**WHAT YOU WILL DO:** Transcribe the items from their beginning down to and including the line containing "100 ml. flaske PET", reproducing each line without alteration. Leave the pictures out of your answer.

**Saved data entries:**
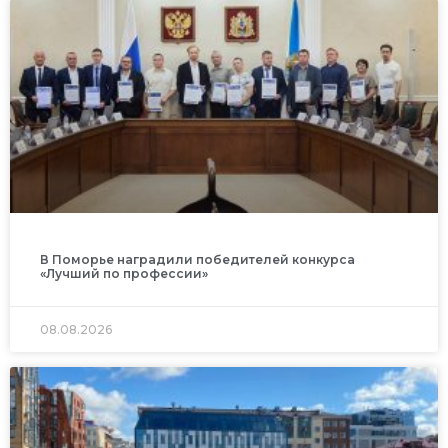
В Поморье наградили победителей конкурса
«Лучший по профессии»
08.08.2026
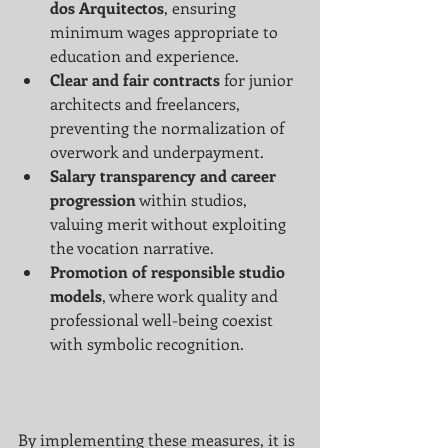
dos Arquitectos
, ensuring 
minimum wages appropriate to 
education and experience.
Clear and fair contracts
 for junior 
architects and freelancers, 
preventing the normalization of 
overwork and underpayment.
Salary transparency and career 
progression
 within studios, 
valuing merit without exploiting 
the vocation narrative.
Promotion of responsible studio 
models
, where work quality and 
professional well-being coexist 
with symbolic recognition.
By implementing these measures, it is 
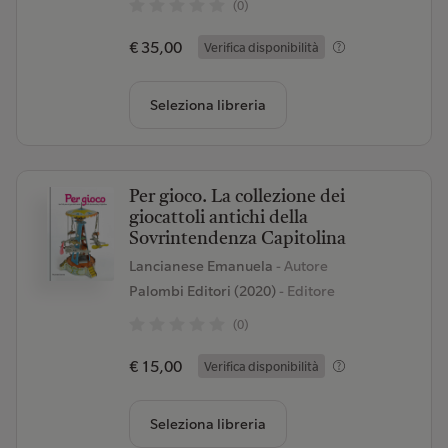
(0)
€ 35,00
Verifica disponibilità
Seleziona libreria
Per gioco. La collezione dei
giocattoli antichi della
Sovrintendenza Capitolina
Lancianese Emanuela
- Autore
Palombi Editori (2020)
- Editore
(0)
€ 15,00
Verifica disponibilità
Seleziona libreria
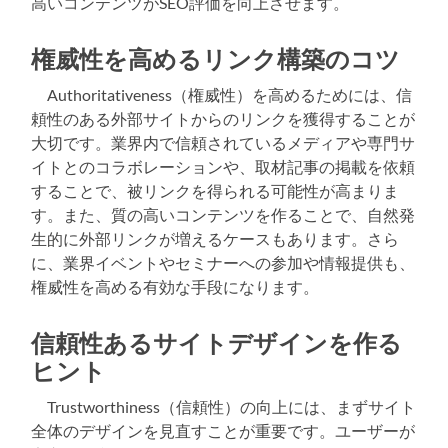
高いコンテンツがSEO評価を向上させます。
権威性を高めるリンク構築のコツ
Authoritativeness（権威性）を高めるためには、信
頼性のある外部サイトからのリンクを獲得することが
大切です。業界内で信頼されているメディアや専門サ
イトとのコラボレーションや、取材記事の掲載を依頼
することで、被リンクを得られる可能性が高まりま
す。また、質の高いコンテンツを作ることで、自然発
生的に外部リンクが増えるケースもあります。さら
に、業界イベントやセミナーへの参加や情報提供も、
権威性を高める有効な手段になります。
信頼性あるサイトデザインを作る
ヒント
Trustworthiness（信頼性）の向上には、まずサイト
全体のデザインを見直すことが重要です。ユーザーが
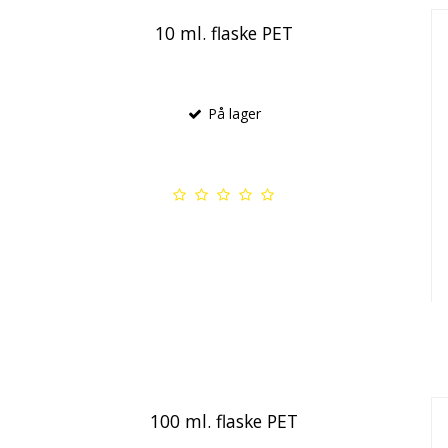
10 ml. flaske PET
På lager
100 ml. flaske PET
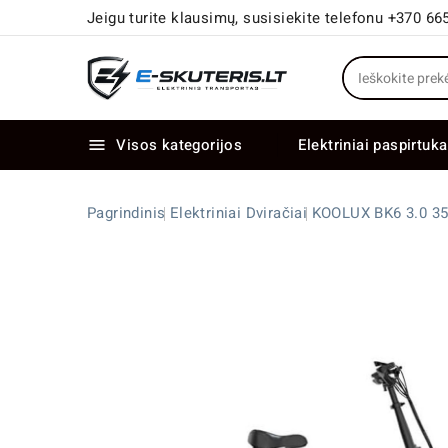
Jeigu turite klausimų, susisiekite telefonu +370 66
Visos kategorijos
Elektriniai paspirtuka

Elektriniai paspirtukai dideliais ratais
Elektriniai dviračiai su dviem varikliais
Pagrindinis
Elektriniai Dviračiai
KOOLUX BK6 3.0 35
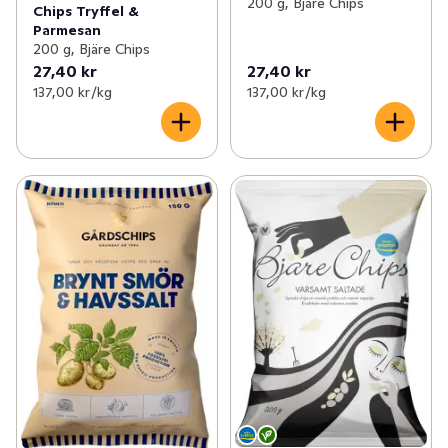
200 g, Bjäre Chips
Chips Tryffel &
Parmesan
200 g, Bjäre Chips
27,40 kr
27,40 kr
137,00 kr /kg
137,00 kr /kg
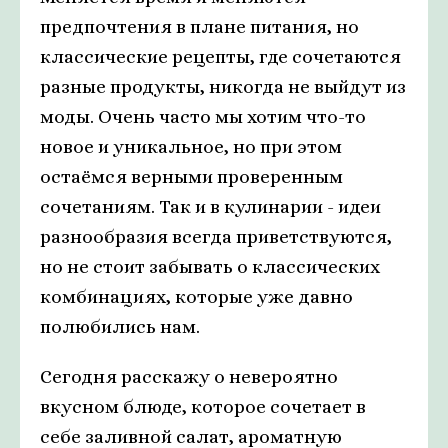
предпочтения в плане питания, но
классические рецепты, где сочетаются
разные продукты, никогда не выйдут из
моды. Очень часто мы хотим что-то
новое и уникальное, но при этом
остаёмся верными проверенным
сочетаниям. Так и в кулинарии - идеи
разнообразия всегда приветствуются,
но не стоит забывать о классических
комбинациях, которые уже давно
полюбились нам.
Сегодня расскажу о невероятно
вкусном блюде, которое сочетает в
себе заливной салат, ароматную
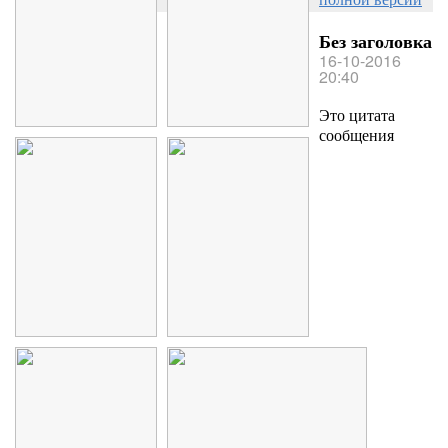
Без заголовка
16-10-2016
20:40
Это цитата
сообщения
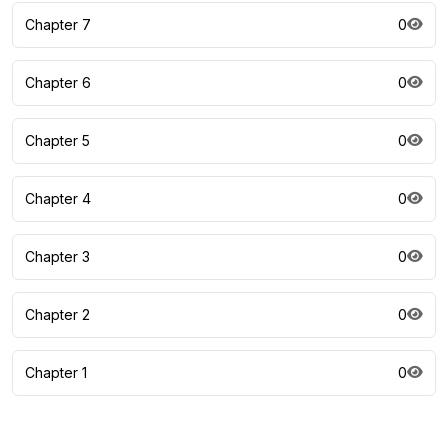
Chapter 7
0
Chapter 6
0
Chapter 5
0
Chapter 4
0
Chapter 3
0
Chapter 2
0
Chapter 1
0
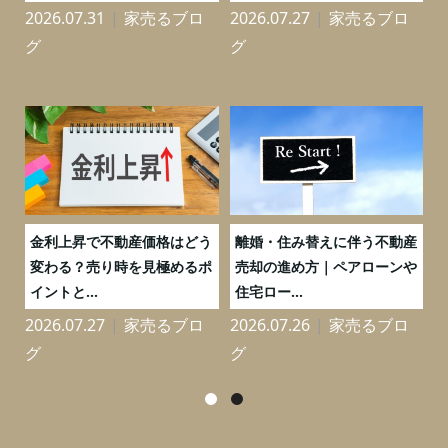
2026.07.31
家売るブロ
2026.07.27
家売るブロ
2
グ
グ
実
金利上昇で不動産価格はどう
離婚・住み替えに伴う不動産
0
変わる？売り時を見極めるポ
売却の進め方｜ペアローンや
イントと...
住宅ロー...
2026.07.27
家売るブロ
2026.07.26
家売るブロ
2
グ
グ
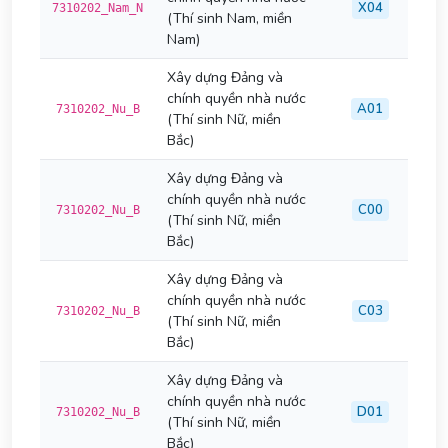
X04
7310202_Nam_N
(Thí sinh Nam, miền
Nam)
Xây dựng Đảng và
chính quyền nhà nước
A01
7310202_Nu_B
(Thí sinh Nữ, miền
Bắc)
Xây dựng Đảng và
chính quyền nhà nước
C00
7310202_Nu_B
(Thí sinh Nữ, miền
Bắc)
Xây dựng Đảng và
chính quyền nhà nước
C03
7310202_Nu_B
(Thí sinh Nữ, miền
Bắc)
Xây dựng Đảng và
chính quyền nhà nước
D01
7310202_Nu_B
(Thí sinh Nữ, miền
Bắc)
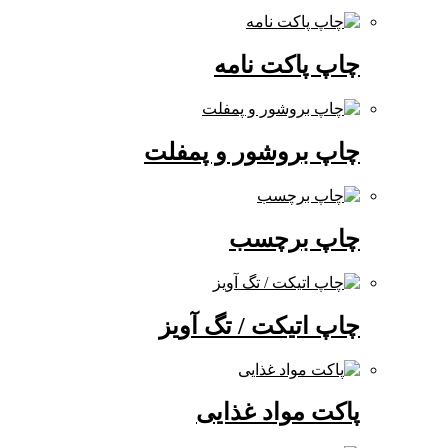
چاپ پاکت نامه
چاپ بروشور و پمفلت
چاپ برچسب
چاپ اتیکت / تگ آویز
پاکت مواد غذایی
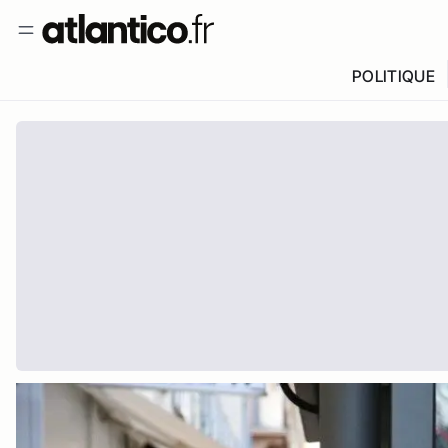
POLITIQUE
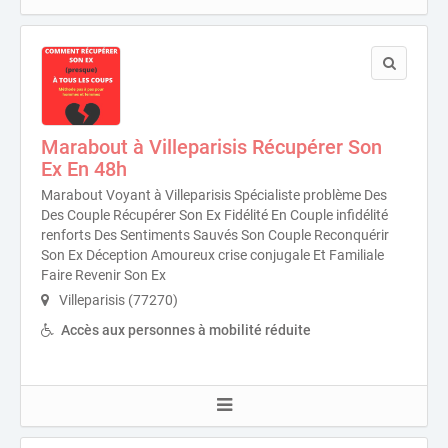
Marabout à Villeparisis Récupérer Son
Ex En 48h
Marabout Voyant à Villeparisis Spécialiste problème Des
Des Couple Récupérer Son Ex Fidélité En Couple infidélité
renforts Des Sentiments Sauvés Son Couple Reconquérir
Son Ex Déception Amoureux crise conjugale Et Familiale
Faire Revenir Son Ex
Villeparisis (77270)
Accès aux personnes à mobilité réduite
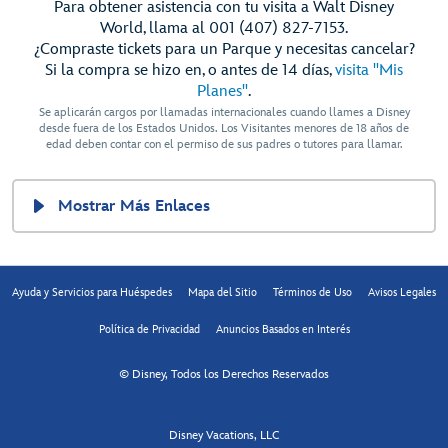
Para obtener asistencia con tu visita a Walt Disney
World, llama al 001 (407) 827-7153.
¿Compraste tickets para un Parque y necesitas cancelar?
Si la compra se hizo en, o antes de 14 días,
visita "Mis
Planes"
.
Se aplicarán cargos por llamadas internacionales cuando llames a Disney
desde fuera de los Estados Unidos. Los Visitantes menores de 18 años de
edad deben contar con el permiso de sus padres o tutores para llamar.
Mostrar Más Enlaces
Ayuda y Servicios para Huéspedes
Mapa del Sitio
Términos de Uso
Avisos Legales
Política de Privacidad
Anuncios Basados en Interés
© Disney, Todos los Derechos Reservados
Disney Vacations, LLC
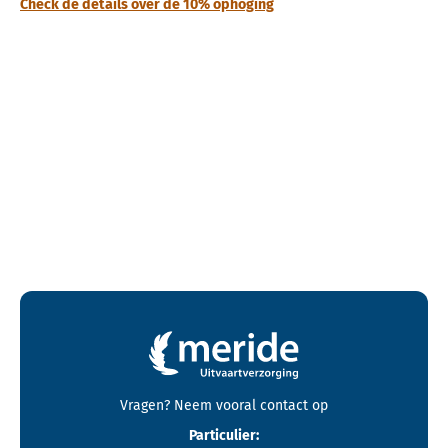
Check de details over de 10% ophoging
Contactgegevens en footer menu van Meride
Vragen? Neem vooral
contact
op
Particulier:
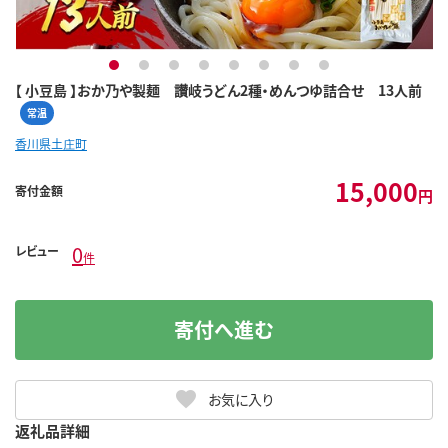
1
2
3
4
5
6
7
8
【 小豆島 】おか乃や製麺 讃岐うどん2種・めんつゆ詰合せ 13人前
常温
香川県土庄町
15,000
寄付金額
円
0
レビュー
件
寄付へ進む
お気に入り
返礼品詳細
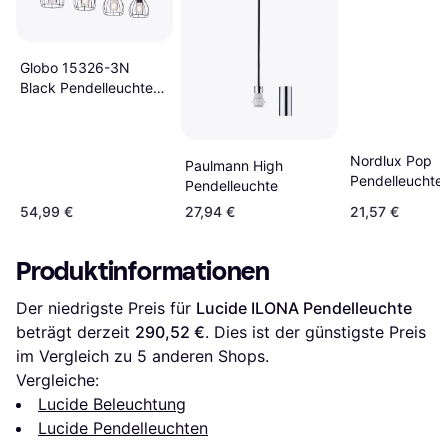
Globo 15326-3N
Black Pendelleuchte
82.5cm
Nordlux Pop
Paulmann High
Pendelleuchte
Pendelleuchte
21.5cm
54,99 €
27,94 €
21,57 €
Produktinformationen
Der niedrigste Preis für 
Lucide ILONA Pendelleuchte
beträgt derzeit 
290,52 €
. Dies ist der günstigste Preis 
im Vergleich zu 
5
 anderen Shops.
Vergleiche:
Lucide Beleuchtung
Lucide Pendelleuchten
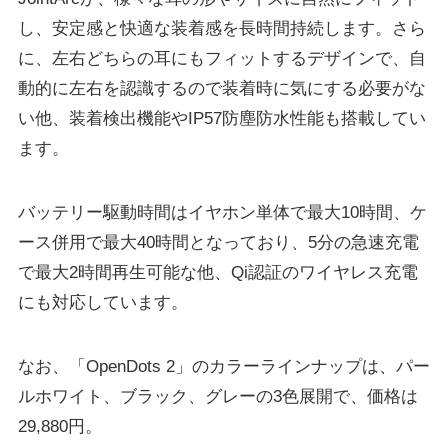
し、安定感と快適な装着感を長時間持続します。さら
に、左右どちらの耳にもフィットするデザインで、自
動的に左右を認識するので装着時に気にする必要がな
い他、装着検出機能やIP57防塵防水性能も搭載してい
ます。
バッテリー駆動時間はイヤホン単体で最大10時間、ケ
ース併用で最大40時間となっており、5分の急速充電
で最大2時間再生可能な他、Qi認証のワイヤレス充電
にも対応しています。
なお、「OpenDots 2」のカラーラインナップは、パー
ルホワイト、ブラック、グレーの3色展開で、価格は
29,880円。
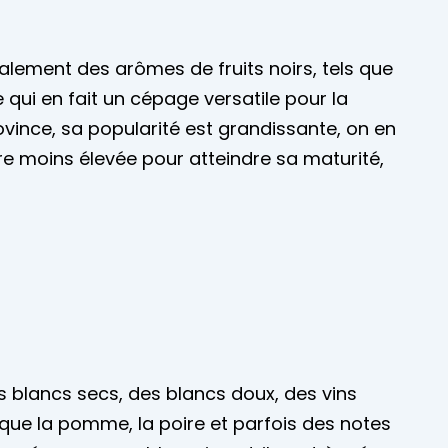
ralement des arômes de fruits noirs, tels que
e qui en fait un cépage versatile pour la
vince, sa popularité est grandissante, on en
re moins élevée pour atteindre sa maturité,
s blancs secs, des blancs doux, des vins
 que la pomme, la poire et parfois des notes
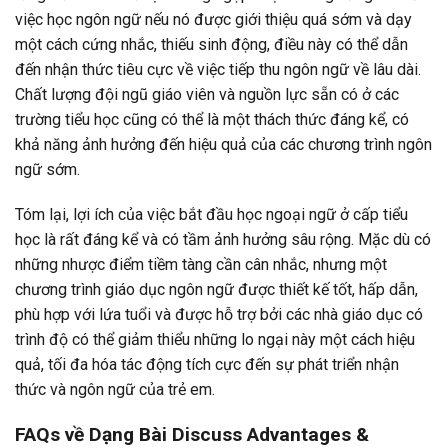
việc học ngôn ngữ nếu nó được giới thiệu quá sớm và dạy
một cách cứng nhắc, thiếu sinh động, điều này có thể dẫn
đến nhận thức tiêu cực về việc tiếp thu ngôn ngữ về lâu dài.
Chất lượng đội ngũ giáo viên và nguồn lực sẵn có ở các
trường tiểu học cũng có thể là một thách thức đáng kể, có
khả năng ảnh hưởng đến hiệu quả của các chương trình ngôn
ngữ sớm.
Tóm lại, lợi ích của việc bắt đầu học ngoại ngữ ở cấp tiểu
học là rất đáng kể và có tầm ảnh hưởng sâu rộng. Mặc dù có
những nhược điểm tiềm tàng cần cân nhắc, nhưng một
chương trình giáo dục ngôn ngữ được thiết kế tốt, hấp dẫn,
phù hợp với lứa tuổi và được hỗ trợ bởi các nhà giáo dục có
trình độ có thể giảm thiểu những lo ngại này một cách hiệu
quả, tối đa hóa tác động tích cực đến sự phát triển nhận
thức và ngôn ngữ của trẻ em.
FAQs về Dạng Bài Discuss Advantages &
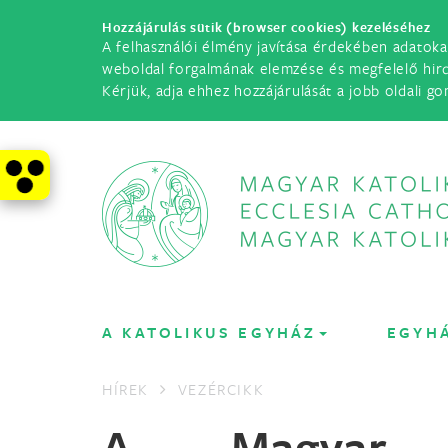
Hozzájárulás sütik (browser cookies) kezeléséhez
A felhasználói élmény javítása érdekében adatoka
weboldal forgalmának elemzése és megfelelő hir
Kérjük, adja ehhez hozzájárulását a jobb oldali go
A KATOLIKUS EGYHÁZ
EGYH
HÍREK
VEZÉRCIKK
A Magyar K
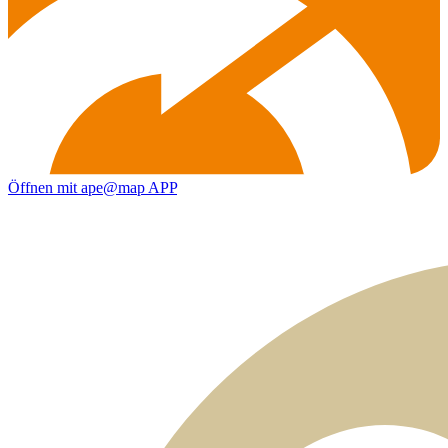
Öffnen mit ape@map APP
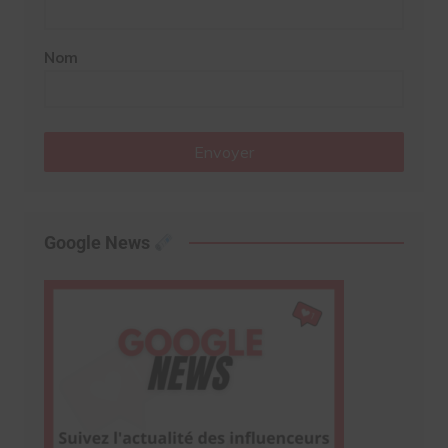
Nom
Envoyer
Google News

**SOLUTION FOR THIS TASK:**
В Поморье наградили победителей конкурса
«Лучший по профессии»
08.08.2026
dos Arquitectos
, ensuring 
minimum wages appropriate to 
education and experience.
Clear and fair contracts
 for junior 
architects and freelancers, 
preventing the normalization of 
overwork and underpayment.
Salary transparency and career 
progression
 within studios, 
valuing merit without exploiting 
the vocation narrative.
Promotion of responsible studio 
models
, where work quality and 
professional well-being coexist 
with symbolic recognition.
By implementing these measures, it is 
(0)
€ 35,00
Verifica disponibilità
Seleziona libreria
Per gioco. La collezione dei
giocattoli antichi della
Sovrintendenza Capitolina
Lancianese Emanuela
- Autore
Palombi Editori (2020)
- Editore
(0)
€ 15,00
Verifica disponibilità
Seleziona libreria
高いコンテンツがSEO評価を向上させます。
権威性を高めるリンク構築のコツ
Authoritativeness（権威性）を高めるためには、信
頼性のある外部サイトからのリンクを獲得することが
大切です。業界内で信頼されているメディアや専門サ
イトとのコラボレーションや、取材記事の掲載を依頼
することで、被リンクを得られる可能性が高まりま
す。また、質の高いコンテンツを作ることで、自然発
生的に外部リンクが増えるケースもあります。さら
に、業界イベントやセミナーへの参加や情報提供も、
権威性を高める有効な手段になります。
信頼性あるサイトデザインを作る
ヒント
Trustworthiness（信頼性）の向上には、まずサイト
全体のデザインを見直すことが重要です。ユーザーが
10 ml. flaske PET
På lager
100 ml. flaske PET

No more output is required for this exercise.